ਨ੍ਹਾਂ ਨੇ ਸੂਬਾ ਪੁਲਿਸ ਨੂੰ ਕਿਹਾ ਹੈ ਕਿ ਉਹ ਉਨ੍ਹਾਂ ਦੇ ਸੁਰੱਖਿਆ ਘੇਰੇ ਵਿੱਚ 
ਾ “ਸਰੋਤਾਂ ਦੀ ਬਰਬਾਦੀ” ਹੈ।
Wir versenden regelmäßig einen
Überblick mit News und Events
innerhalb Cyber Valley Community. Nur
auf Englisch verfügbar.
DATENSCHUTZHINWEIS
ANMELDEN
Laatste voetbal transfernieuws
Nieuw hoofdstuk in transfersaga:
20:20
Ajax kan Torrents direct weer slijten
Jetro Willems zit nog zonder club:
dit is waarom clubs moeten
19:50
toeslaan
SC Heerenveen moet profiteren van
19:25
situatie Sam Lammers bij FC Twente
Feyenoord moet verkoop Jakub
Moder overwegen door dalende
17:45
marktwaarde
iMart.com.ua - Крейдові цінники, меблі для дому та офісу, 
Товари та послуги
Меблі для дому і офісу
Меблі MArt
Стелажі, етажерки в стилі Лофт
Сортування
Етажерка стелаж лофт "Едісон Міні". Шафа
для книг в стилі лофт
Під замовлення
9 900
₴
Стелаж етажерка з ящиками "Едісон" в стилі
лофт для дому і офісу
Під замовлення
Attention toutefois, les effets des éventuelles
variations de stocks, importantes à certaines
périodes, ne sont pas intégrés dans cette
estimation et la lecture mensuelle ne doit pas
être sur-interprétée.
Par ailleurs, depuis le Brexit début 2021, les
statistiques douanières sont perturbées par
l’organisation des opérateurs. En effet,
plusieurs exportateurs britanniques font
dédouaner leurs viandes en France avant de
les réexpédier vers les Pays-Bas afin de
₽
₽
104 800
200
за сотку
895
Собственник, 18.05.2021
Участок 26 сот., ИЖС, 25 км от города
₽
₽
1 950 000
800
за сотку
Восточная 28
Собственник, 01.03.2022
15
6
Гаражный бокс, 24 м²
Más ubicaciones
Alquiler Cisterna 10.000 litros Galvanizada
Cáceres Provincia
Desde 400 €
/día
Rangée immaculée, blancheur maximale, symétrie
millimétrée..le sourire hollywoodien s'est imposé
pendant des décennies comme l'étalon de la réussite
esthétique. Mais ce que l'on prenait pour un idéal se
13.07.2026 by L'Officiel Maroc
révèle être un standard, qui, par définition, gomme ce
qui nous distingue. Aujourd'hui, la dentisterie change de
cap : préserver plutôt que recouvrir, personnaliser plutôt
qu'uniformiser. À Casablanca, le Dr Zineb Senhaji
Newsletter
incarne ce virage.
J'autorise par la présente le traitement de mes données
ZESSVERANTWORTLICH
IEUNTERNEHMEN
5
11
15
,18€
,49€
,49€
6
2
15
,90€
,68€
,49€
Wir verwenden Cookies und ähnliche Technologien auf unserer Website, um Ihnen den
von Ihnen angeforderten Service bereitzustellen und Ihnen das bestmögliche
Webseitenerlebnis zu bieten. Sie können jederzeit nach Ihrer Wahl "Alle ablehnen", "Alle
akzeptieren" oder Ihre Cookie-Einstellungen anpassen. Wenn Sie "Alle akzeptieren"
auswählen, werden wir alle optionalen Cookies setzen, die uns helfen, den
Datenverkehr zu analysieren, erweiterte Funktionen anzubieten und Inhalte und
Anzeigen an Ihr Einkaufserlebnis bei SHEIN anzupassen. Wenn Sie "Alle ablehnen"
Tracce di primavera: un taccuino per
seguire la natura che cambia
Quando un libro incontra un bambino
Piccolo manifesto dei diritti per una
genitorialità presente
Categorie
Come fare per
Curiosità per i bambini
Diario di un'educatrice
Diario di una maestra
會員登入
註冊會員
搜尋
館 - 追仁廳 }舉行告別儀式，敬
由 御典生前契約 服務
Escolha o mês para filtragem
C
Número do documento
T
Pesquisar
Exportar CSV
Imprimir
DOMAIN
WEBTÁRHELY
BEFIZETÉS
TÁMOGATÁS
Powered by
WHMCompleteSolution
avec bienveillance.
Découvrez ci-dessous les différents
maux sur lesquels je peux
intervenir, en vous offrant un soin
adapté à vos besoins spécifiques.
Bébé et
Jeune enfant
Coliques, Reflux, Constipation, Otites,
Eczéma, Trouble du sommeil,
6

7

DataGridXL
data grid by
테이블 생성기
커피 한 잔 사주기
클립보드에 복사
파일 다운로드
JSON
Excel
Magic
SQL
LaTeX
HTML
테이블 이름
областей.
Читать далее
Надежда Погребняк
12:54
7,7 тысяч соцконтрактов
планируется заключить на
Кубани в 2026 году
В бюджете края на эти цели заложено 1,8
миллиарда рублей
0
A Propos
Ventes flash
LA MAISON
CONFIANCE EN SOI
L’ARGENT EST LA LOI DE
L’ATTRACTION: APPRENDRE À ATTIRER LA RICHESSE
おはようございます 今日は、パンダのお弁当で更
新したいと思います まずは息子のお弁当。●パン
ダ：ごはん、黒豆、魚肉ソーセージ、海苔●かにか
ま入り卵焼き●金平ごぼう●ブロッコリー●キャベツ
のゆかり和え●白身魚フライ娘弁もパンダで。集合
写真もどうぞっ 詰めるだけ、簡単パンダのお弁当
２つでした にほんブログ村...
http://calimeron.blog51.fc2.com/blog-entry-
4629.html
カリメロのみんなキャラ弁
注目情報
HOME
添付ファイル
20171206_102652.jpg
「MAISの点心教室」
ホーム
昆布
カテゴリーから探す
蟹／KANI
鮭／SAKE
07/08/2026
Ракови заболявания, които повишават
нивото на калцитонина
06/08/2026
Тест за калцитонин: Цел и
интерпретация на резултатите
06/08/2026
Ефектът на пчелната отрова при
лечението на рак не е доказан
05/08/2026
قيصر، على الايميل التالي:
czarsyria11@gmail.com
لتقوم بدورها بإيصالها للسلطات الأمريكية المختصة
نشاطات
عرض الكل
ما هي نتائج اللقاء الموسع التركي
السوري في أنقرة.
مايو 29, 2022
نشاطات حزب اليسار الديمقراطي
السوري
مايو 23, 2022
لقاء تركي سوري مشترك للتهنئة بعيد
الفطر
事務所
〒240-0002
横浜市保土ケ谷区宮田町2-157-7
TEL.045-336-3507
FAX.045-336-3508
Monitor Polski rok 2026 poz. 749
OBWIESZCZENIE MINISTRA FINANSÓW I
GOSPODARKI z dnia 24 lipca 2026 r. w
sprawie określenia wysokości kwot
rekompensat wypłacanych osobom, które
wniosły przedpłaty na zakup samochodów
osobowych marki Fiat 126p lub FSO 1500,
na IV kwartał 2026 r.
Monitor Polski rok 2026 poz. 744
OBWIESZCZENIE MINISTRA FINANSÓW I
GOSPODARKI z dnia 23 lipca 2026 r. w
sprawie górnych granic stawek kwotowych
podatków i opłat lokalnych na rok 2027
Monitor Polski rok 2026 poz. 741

- Job item -
Go through the records and pull out each line that includes the word "نشاطات".

- Answer box -
نشاطات
نشاطات حزب اليسار الديمقراطي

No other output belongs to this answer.